I recently read a revelatory article in Psychology Today by a Dr. Alex Lickerman (a Buddhist Physician). It is titled The Good Guy Contract. It spoke volumes to me about many of my own interpersonal stumbling blocks. It identified some of my challenges in ways I had never considered or heard verbalized before.

I’m hoping to use it as a spring board to work on finding ways to address some of the issues it pinpoints for me. And, before you think I’m touting myself as a Good Guy…trust me, it’s not an admirable or happiness-inducing habit…as you’ll read.

Perhaps this is all a bit too confessional, but there is some very valuable meat here that could benefit many other Good Guys…perhaps you? Although I encourage you to read the entire article, here are the most relevant highlights:

The Benefit of Tearing Up the Good Guy Contract


1. Stop suffering when people don’t like me. I can’t control how others respond to me, and being freed of the need to write Good Guy Contracts has freed me of the need to try to influence others to like me as well—which has freed up an unbelievable amount of my time.

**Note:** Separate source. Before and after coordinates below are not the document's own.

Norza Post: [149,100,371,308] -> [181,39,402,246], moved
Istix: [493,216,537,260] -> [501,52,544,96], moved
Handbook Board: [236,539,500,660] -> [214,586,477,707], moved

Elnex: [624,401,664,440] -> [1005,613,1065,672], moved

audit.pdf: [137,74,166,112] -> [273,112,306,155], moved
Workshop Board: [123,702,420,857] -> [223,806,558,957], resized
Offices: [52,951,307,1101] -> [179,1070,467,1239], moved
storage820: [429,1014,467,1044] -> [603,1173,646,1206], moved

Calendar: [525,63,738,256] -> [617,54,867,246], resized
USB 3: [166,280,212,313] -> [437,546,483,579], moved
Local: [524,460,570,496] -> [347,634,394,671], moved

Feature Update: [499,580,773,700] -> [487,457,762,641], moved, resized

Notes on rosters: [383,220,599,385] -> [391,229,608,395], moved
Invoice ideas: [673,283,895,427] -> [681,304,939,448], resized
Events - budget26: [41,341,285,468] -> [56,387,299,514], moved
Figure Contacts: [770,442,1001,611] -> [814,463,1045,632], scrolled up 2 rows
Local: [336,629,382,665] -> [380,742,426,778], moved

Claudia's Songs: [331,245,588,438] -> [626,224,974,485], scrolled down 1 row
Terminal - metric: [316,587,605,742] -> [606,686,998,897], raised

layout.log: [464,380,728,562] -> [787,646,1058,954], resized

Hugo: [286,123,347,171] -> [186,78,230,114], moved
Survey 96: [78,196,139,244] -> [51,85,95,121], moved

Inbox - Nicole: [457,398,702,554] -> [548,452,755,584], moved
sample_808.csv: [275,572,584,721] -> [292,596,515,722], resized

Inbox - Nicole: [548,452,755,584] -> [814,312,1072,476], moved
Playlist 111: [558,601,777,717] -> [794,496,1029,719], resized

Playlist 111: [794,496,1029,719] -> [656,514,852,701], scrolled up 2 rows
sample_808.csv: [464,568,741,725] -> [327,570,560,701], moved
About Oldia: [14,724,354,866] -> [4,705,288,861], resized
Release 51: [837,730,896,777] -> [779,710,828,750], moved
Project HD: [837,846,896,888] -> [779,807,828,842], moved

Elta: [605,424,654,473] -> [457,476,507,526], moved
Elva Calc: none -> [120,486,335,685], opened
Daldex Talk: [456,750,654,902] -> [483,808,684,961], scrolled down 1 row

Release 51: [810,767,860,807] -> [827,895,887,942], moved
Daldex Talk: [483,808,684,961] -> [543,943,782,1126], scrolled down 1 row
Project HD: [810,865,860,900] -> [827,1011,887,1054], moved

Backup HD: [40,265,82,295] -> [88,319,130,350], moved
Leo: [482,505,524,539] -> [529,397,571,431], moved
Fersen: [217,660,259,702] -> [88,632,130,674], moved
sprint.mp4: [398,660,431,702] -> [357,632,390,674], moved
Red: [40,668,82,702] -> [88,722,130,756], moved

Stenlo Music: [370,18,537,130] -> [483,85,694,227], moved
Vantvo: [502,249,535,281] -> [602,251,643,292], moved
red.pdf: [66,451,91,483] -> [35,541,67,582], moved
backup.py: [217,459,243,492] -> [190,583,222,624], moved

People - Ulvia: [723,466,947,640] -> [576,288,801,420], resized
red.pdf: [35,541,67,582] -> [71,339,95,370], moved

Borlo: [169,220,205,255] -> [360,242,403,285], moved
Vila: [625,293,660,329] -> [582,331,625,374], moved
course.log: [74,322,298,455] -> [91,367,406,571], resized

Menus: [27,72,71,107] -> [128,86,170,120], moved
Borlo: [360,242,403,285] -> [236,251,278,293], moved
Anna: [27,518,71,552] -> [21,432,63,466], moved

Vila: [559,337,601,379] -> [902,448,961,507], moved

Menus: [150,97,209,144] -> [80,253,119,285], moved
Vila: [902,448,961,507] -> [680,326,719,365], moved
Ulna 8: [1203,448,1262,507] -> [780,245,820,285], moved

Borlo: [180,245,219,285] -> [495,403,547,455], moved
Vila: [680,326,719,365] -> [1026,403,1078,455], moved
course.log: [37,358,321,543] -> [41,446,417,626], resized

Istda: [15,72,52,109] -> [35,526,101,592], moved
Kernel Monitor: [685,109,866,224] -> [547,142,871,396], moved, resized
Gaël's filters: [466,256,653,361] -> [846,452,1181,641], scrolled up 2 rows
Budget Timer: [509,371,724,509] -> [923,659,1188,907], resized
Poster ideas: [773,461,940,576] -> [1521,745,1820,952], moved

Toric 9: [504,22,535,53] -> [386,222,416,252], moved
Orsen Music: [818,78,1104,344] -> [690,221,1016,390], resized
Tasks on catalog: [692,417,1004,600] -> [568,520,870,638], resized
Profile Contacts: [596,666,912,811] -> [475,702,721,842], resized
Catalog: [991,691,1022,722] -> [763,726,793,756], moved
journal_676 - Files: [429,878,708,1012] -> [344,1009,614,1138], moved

2. Become an effective leader. If your primary concern is to please everyone, you won’t be able to make good decisions for the right reasons.I could never have taken on the leadership roles I have had I not eliminated my need to be a People Pleaser (another name for a Good Guy).

3. Establish more genuine friendships—friendships based on mutual interest, free of the underlying agenda in which I would use the goodwill of another to support my self-esteem.

4. Be compassionate. Freed of the need to be liked, I can now contemplate compassionate action motivated only by the desire to add to the happiness of another person and not by the imperative to sustain my self-esteem, making it far more likely my actions will be wisely compassionate, the importance of which I discussed in a previous post,What Compassion Is.”

5. Avoid explosive expressions of pent up resentment. Being unable to say no leads to resentment toward oneself that often gets projected onto others but that’s paradoxically rarely expressed (becoming angry at someone would violate the terms of the Good Guy Contract)—until it builds up to the point where it must be expressed and then often is in explosive and damaging ways.

6. Avoid feeling overwhelmed by too much responsibility. What a relief it’s been to be able to own what’s mine and not what belongs to others.